聖母マリアの四つの教義

 プロテスタント教会カトリック教会や正教会のようにマリアを特別視しないのが普通です。マリアはパウロヨハネらと同じ普通の人間で、特別な意味をもたず、人間イエスの母親であるとだけ理解されているからです。ところが、カトリック教会では母としてのマリアの地位に関心が集まりました。

 カトリック教会では、神の母である聖母マリアは原罪を犯すことなく、聖霊を身籠もり、イエス・キリストを生んだとされています。12月8日はマリアが原罪なしに生まれてきたとする教義「無原罪の御宿り」を祝う日です。マリア自身が身籠もったのは「受胎告知」のあった3月25日です。これは大天使ガブリエルのお告げによりマリアが精霊を身籠もったことを知る日です。カトリック教会内での聖母マリアには、神の母、処女懐胎、無原罪の御宿り、聖母被昇天の四つの教義が決定されています。このうち始めの二つは大昔に決定されたものですが、後の二つは比較的最近になってから決定されました。

 4世紀の初め、既にマリアは「神の母」と呼ばれていましたが、それについて神学的な論争が続いていました。肉体を悪とみなし、知識のみを通じて肉体からの救いを求めるグノーシス派、キリストの身体はこの世を超越し、マリアの胎内を素通りしてこの世に現れたと考えるバレンティヌス等々、マリアの母性を素直に認めない人たちが多数いました。コンスタンチノープルの司教ネストリウスは、マリアをイエスの母とは呼んでも、神の母とは呼んではならないと主張しました。

 教会は431年のエフェゾでの公会議でマリアを「神の母」と宣言。
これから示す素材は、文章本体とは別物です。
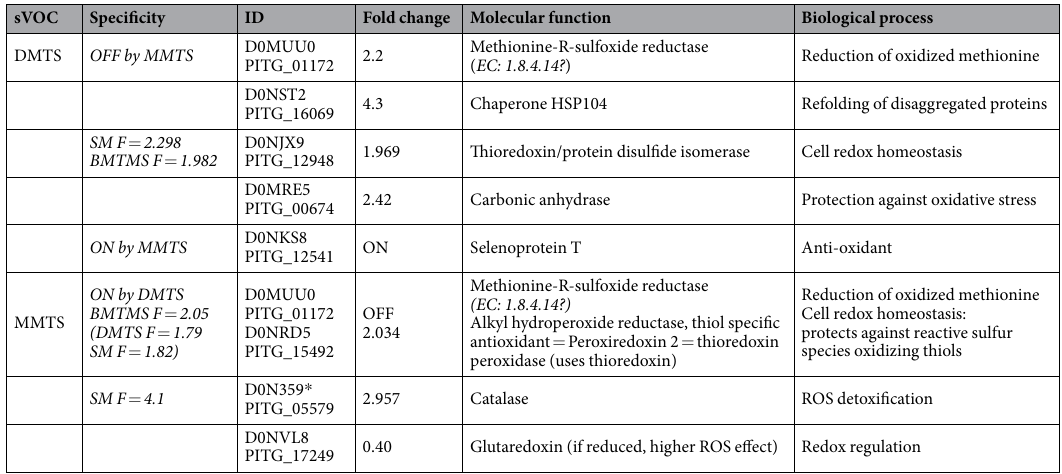
ON by DMTS BMTMS F = 2.05 MMTS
マリアが神の母であると言われるのは、イエスがマリアから生まれることによって、マリアと同じ人間性をもったからです。マリアは神である子に人間性を与えた母親です。ですから、マリアなくして神人イエス・キリストは存在しません。これが、マリアを信心する最も基本的な理由です(エル・グレコ「聖アンナのいる聖家族」(1590-95)ターベラ病院(トレド))。
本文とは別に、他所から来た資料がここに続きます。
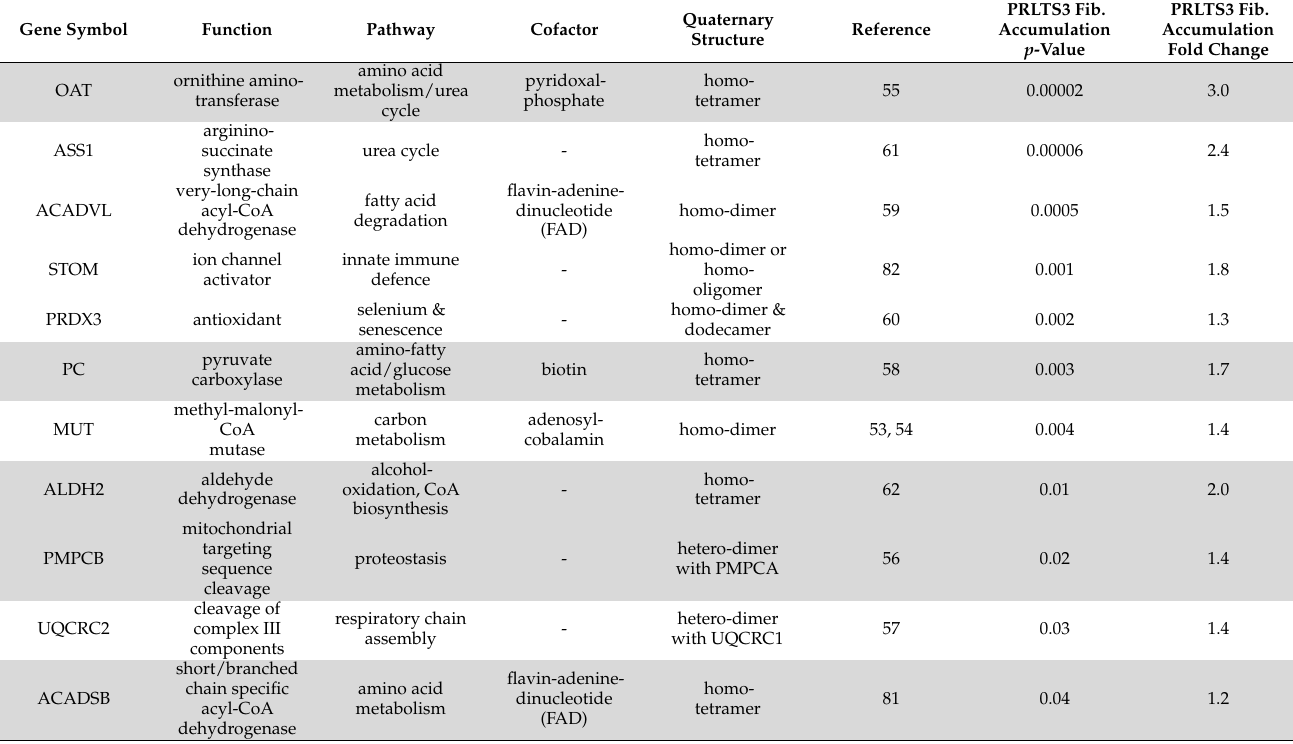
Table 2. Significant accumulations of the above eleven mitochondrial matrix proteins were consistent between both PRLTS3 fibroblasts and ClpP-null MEFs, and partially consistent with ClpP-null brains (highlighted by gray background), although they are not known as interactors of ClpX or ClpB. All of them show a multimerized quaternary structure, and they partly associate with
 マリアは天使のお告げに対し、「私は男の人を知りませんのに(ルカ1:34)」と答えており、マタイ福音書もそのように語っています。マリアは聖霊によってイエスを宿したのです(エル・グレコ「受胎告知」(1590)大原美術館蔵)。イエス聖霊によってマリアの胎に宿ったのであり、その存在の始めから人間であるとともに、神でもあったのです。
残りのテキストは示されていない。